Tra i progetti regionali più ambiziosi figurano anche i nuovi ospedali di Cuneo e Alessandria, la cui realizzazione sarà possibile grazie all’incremento dei fondi Inail, che permetteranno di finanziare queste opere interamente con risorse pubbliche. “Abbiamo aggiornato il piano di edilizia sanitaria proprio per includere questi nuovi importanti interventi”, ha spiegato il presidente Cirio.

In totale, il piano prevede oltre 170 interventi su larga scala, e il Canavese beneficerà in particolare delle nuove case e ospedali di comunità, che renderanno le cure più vicine e accessibili per i cittadini della zona. Saranno inoltre create 43 centrali operative territoriali, che coordineranno i servizi sanitari locali, migliorando l’efficienza del sistema di emergenza e delle cure domiciliari.

Un piano ambizioso con controlli rigorosi

Vista l’importanza e la complessità del progetto, che comprende molteplici appalti e procedure, la Regione Piemonte ha deciso di affidare il monitoraggio dei lavori a un gruppo di esperti incaricati di prevenire infiltrazioni criminali e garantire la massima trasparenza. Il team include figure di grande esperienza, come il prefetto a riposo Filippo Dispenza e alti ufficiali delle forze dell’ordine, che avranno il compito di supervisionare le procedure degli appalti e dei lavori pubblici.
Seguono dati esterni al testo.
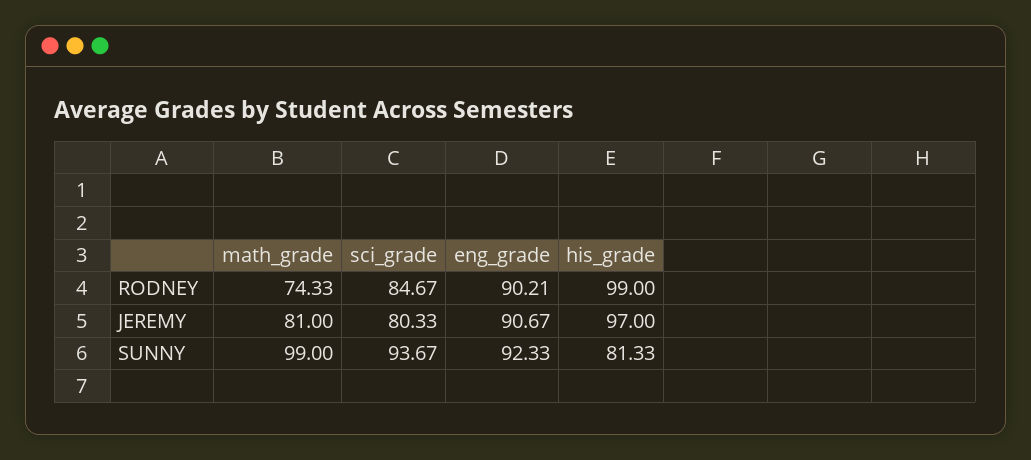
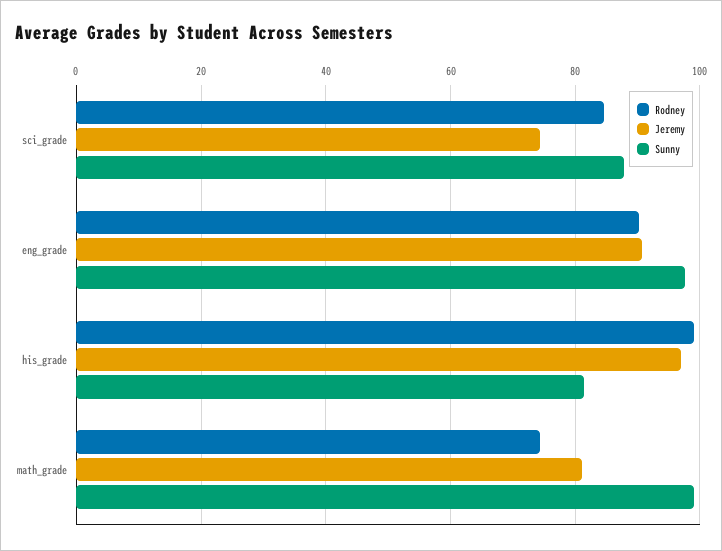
JEREMY, sci_grade: 80.33 -> 74
SUNNY, sci_grade: 93.67 -> 88
SUNNY, eng_grade: 92.33 -> 98

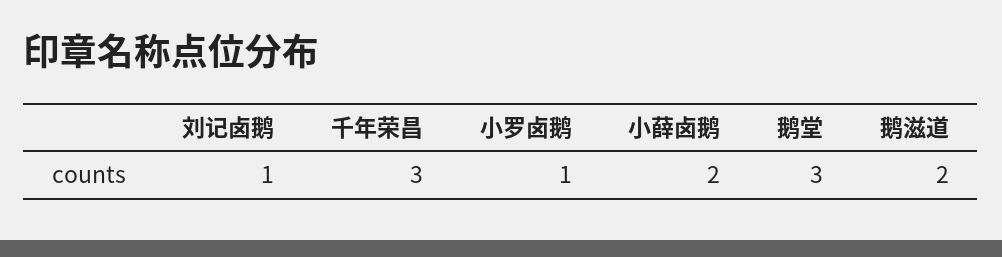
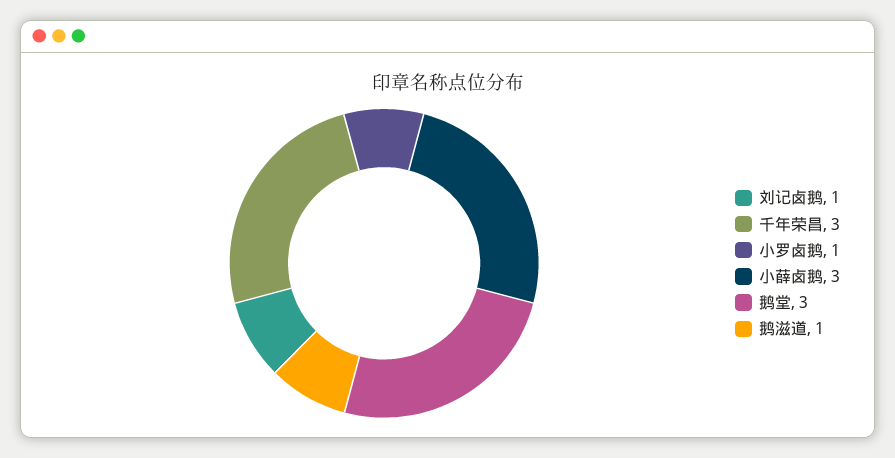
小薛卤鹅: 2 -> 3
鹅滋道: 2 -> 1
“Prevenire ogni rischio di infiltrazione criminale negli appalti pubblici è un dovere assoluto”, hanno dichiarato i membri del gruppo di lavoro. Il loro compito sarà garantire che tutte le operazioni siano svolte nel pieno rispetto della legalità, affinché i cittadini possano beneficiare di ospedali e servizi sanitari sicuri e moderni.

L’impatto sul Canavese e sul futuro della sanità locale

Il Canavese, come molte altre aree del Piemonte, vedrà una trasformazione importante del proprio sistema sanitario grazie a questo piano. Le nuove case di comunità e gli ospedali di comunità rappresentano una risposta concreta ai bisogni di assistenza sanitaria diffusa, riducendo la dipendenza dai grandi centri ospedalieri urbani e offrendo servizi di qualità anche nelle aree più remote.

Questi interventi non solo miglioreranno l’accesso alle cure per i residenti del Canavese, ma avranno anche un impatto economico positivo, generando nuovi posti di lavoro sia nella fase di costruzione sia nella gestione delle nuove strutture. Il piano, definito “il più grande investimento dal dopoguerra a oggi” dall’assessore Riboldi, non si limita a costruire nuove infrastrutture, ma mira a ripensare il sistema sanitario piemontese in un’ottica di modernità ed efficienza.

Nei prossimi anni, il volto della sanità canavesana cambierà radicalmente, con strutture più moderne e servizi più vicini ai bisogni della popolazione, contribuendo a rendere la sanità piemontese un modello di eccellenza a livello nazionale.